Typically, getting up and down from the sand is a coin flip - even for the best on Tour. The current par save percentage from the sand this season is 50.18 percent. But that rate has improved dramatically on 16, where players have saved par out of the sand 58.9 percent of the time over the last five years and have done especially well the last two years:
Sand save percentage
In fact, the last two years the par save rate from the sand has outpaced the general scrambling rate for all players missing the green. Which means that you might prefer to back a player facing a sand scramble than his playing competitor sitting a few yards away with a chip from off the edge. Last year there were eight hole-outs from off the green, but that was the first time since 2016 that there were more than four in a given week on this hole.
Aim small, miss small
Players often take dead aim at this hole, and the recent results back it up. The five-year average proximity to the hole is 28 feet, 5 inches, and only once since 2016 has the average crept above 30 feet. For perspective, the average proximity to the hole this season on Tour stands at 36 feet, 7 inches.
Average distance to pin
2016: 31' 7"
2017: 26' 3"
2018: 28' 5"
2019: 27' 8"
2020: 28' 5"
But if your player hits one a little off-target, don't lose faith. A total of 7 putts were made on this green outside of 25 feet, and while that may not seem like a ton, keep in mind that translated into an 8.2 percent make rate from that distance.

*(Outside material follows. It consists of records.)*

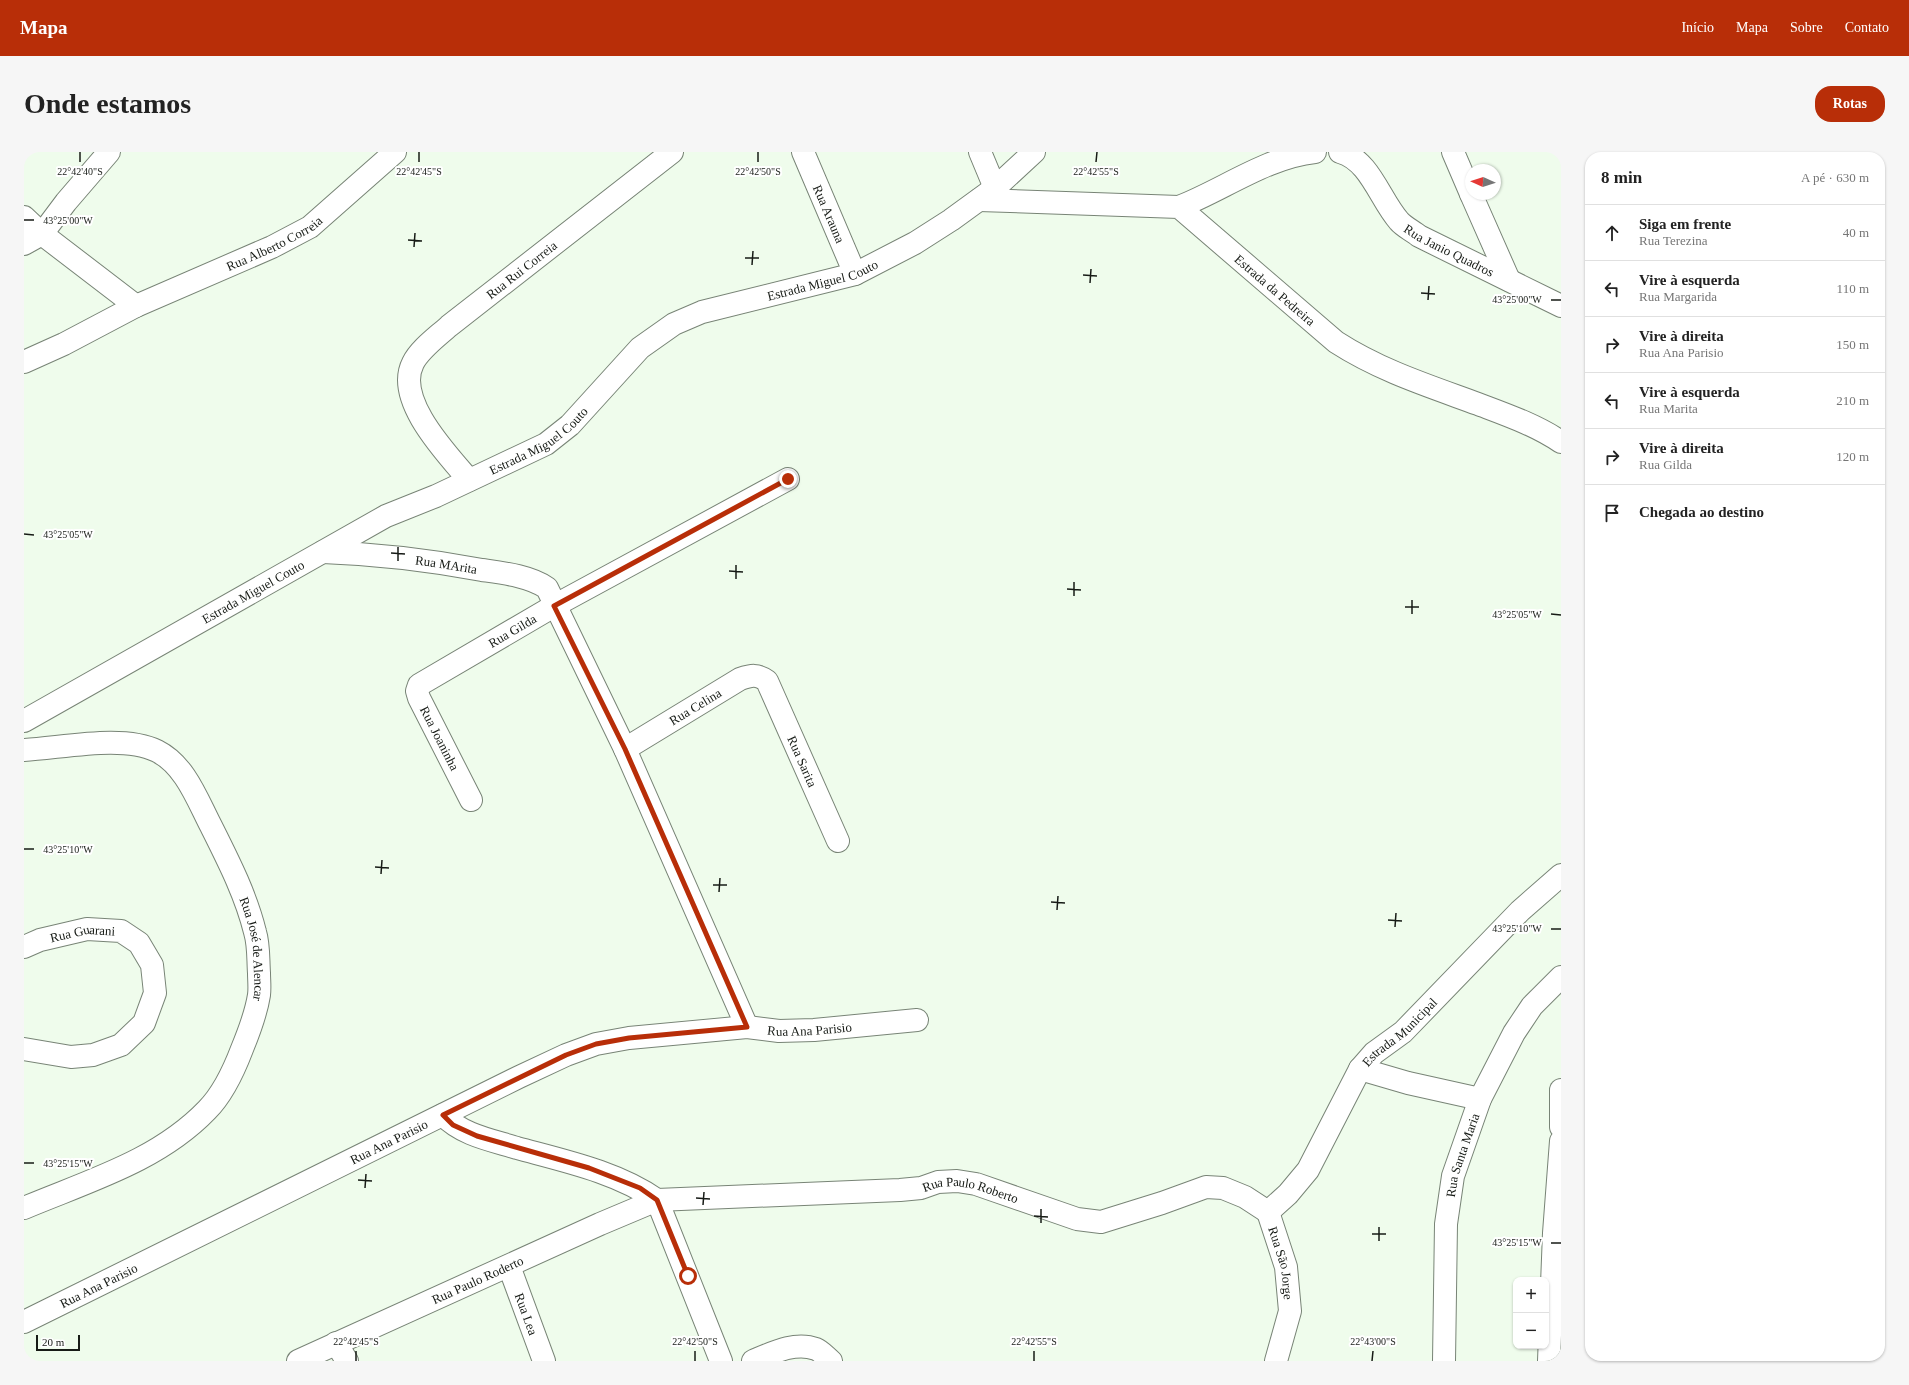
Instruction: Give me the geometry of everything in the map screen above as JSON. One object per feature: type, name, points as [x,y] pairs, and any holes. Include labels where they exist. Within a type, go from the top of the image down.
[{"type":"street","points":[[33,239],[109,152]]},
{"type":"street","name":"Rua Alberto Correia","points":[[24,362],[64,344],[136,306],[272,247],[310,226],[395,152]]},
{"type":"street","name":"Rua Rui Correia","points":[[469,480],[437,442],[416,408],[410,394],[409,380],[412,365],[417,356],[449,326],[672,152]]},
{"type":"street","name":"Rua Arauna","points":[[803,152],[855,274]]},
{"type":"street","points":[[980,152],[987,194],[1179,207],[1201,198],[1253,172],[1279,162],[1315,152]]},
{"type":"street","name":"Estrada Miguel Couto","points":[[24,721],[386,516],[436,496],[546,444],[570,425],[640,348],[674,324],[702,312],[855,274],[915,243],[987,194],[1034,152]]},
{"type":"street","name":"Rua Janio Quadros","points":[[1340,152],[1348,154],[1362,166],[1400,221],[1419,236],[1561,306]]},
{"type":"street","points":[[1453,152],[1465,180]]},
{"type":"street","points":[[1474,200],[1509,280]]},
{"type":"street","name":"Estrada da Pedreira","points":[[1179,207],[1336,342],[1359,357],[1387,371],[1516,418],[1546,432],[1561,442]]},
{"type":"street","points":[[24,217],[33,239],[136,306]]},
{"type":"street","name":"Rua Gilda","points":[[427,679],[463,660],[554,606],[788,479]]},
{"type":"street","name":"Rua MArita","points":[[323,552],[371,554],[442,563],[524,579],[547,588],[554,606]]},
{"type":"street","points":[[554,606],[625,749],[747,1027]]},
{"type":"street","name":"Rua Celina","points":[[625,749],[740,679],[753,675],[760,676],[767,681]]},
{"type":"street","name":"Rua Joaninha","points":[[427,679],[417,687],[419,698],[471,800]]},
{"type":"street","name":"Rua Sarita","points":[[767,681],[838,841]]},
{"type":"street","name":"Rua José de Alencar","points":[[24,750],[111,742],[144,747],[156,751],[171,760],[185,777],[236,875],[255,932],[258,954],[259,994],[250,1030],[240,1055],[229,1077],[208,1109],[174,1139],[142,1159],[24,1208]]},
{"type":"street","name":"Estrada Municipal","points":[[1268,1212],[1288,1194],[1308,1170],[1360,1069],[1374,1053],[1403,1032],[1418,1018],[1520,911],[1561,875]]},
{"type":"street","name":"Rua Guarani","points":[[24,947],[40,940],[87,928],[121,931],[139,942],[152,965],[155,993],[144,1023],[121,1045],[94,1055],[71,1057],[24,1050]]},
{"type":"street","name":"Rua Santa Maria","points":[[1444,1361],[1446,1224],[1453,1176],[1480,1099],[1514,1033],[1532,1006],[1561,977]]},
{"type":"street","name":"Rua Ana Parisio","points":[[24,1322],[566,1055],[596,1044],[629,1038],[747,1027],[779,1031],[814,1030],[917,1020]]},
{"type":"street","points":[[1360,1069],[1408,1083],[1480,1099]]},
{"type":"street","points":[[1561,1097],[1561,1127]]},
{"type":"street","points":[[443,1115],[453,1125],[477,1136],[589,1168],[640,1188],[657,1200],[721,1361]]},
{"type":"street","points":[[1549,1361],[1554,1233],[1561,1141]]},
{"type":"street","name":"Rua Paulo Roberto","points":[[657,1200],[900,1190],[921,1188],[938,1182],[957,1180],[976,1184],[1077,1219],[1101,1222],[1162,1203],[1206,1187],[1223,1188],[1245,1197],[1268,1212]]},
{"type":"street","name":"Rua Paulo Roderto","points":[[298,1361],[341,1352],[509,1266],[600,1224],[657,1200]]},
{"type":"street","name":"Rua São Jorge","points":[[1268,1212],[1286,1267],[1290,1311],[1276,1361]]},
{"type":"street","name":"Rua Lea","points":[[509,1266],[544,1361]]},
{"type":"street","points":[[753,1361],[783,1350],[803,1346],[818,1350],[831,1361]]},
{"type":"route","points":[[688,1276],[657,1200],[640,1188],[589,1168],[477,1136],[453,1125],[443,1115],[519,1076],[566,1055],[596,1044],[629,1038],[747,1027],[625,749],[554,606],[788,479]]}]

The Tour average this season from 25 feet and beyond is just 5.56 percent.
Birdies may be tough to land
While the 16th is one of the easier holes at TPC Scottsdale, yielding just two double bogeys or worse last year, birdies can be a little tough to land even if you hit the green. The one-putt percentage over the last five years is 36.4 percent, which is actually below the current one-putt percentage on Tour this season (38.99 percent). Not surprisingly, the rate of success increases dramatically the closer you get to the target:
Made putt percentage on No. 16 (2016-20)
0-5 feet: 96.9%
5-10 feet: 56.2%
10-15 feet: 30.3%
15-20 feet: 17.8%
20-25 feet: 13.0%
25+ feet: 6.6%
While more than one-third of all players over the last five years have left the 16th green with a one-putt, three-putts have been few and far between. Last year there were a total of just four three-putts on No. 16 for the entire tournament, compared to 157 one-putts.
Golf Channel Research Unit contributed to this report.